:: Brief ::
The answer must be a single number: how many lines of the entries below include "center".

(Stored data entries)
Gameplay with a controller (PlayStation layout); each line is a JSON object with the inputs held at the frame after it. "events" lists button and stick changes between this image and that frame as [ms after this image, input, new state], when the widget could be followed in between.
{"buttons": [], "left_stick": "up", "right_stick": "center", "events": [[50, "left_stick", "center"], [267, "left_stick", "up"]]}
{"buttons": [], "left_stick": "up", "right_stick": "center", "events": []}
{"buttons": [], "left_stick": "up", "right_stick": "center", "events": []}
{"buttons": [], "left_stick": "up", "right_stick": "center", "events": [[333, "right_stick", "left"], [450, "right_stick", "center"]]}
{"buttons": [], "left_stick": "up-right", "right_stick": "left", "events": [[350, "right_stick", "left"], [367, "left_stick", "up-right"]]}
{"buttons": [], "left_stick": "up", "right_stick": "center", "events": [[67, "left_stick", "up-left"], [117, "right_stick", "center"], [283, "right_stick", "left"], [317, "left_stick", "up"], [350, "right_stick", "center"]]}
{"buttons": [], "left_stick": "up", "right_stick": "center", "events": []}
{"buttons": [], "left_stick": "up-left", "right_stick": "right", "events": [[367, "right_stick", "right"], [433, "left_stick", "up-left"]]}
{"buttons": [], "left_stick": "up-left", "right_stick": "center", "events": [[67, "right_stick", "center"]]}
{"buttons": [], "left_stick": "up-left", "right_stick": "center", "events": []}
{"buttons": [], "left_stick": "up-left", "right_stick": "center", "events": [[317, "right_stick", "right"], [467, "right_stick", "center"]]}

:: Solved problem ::
9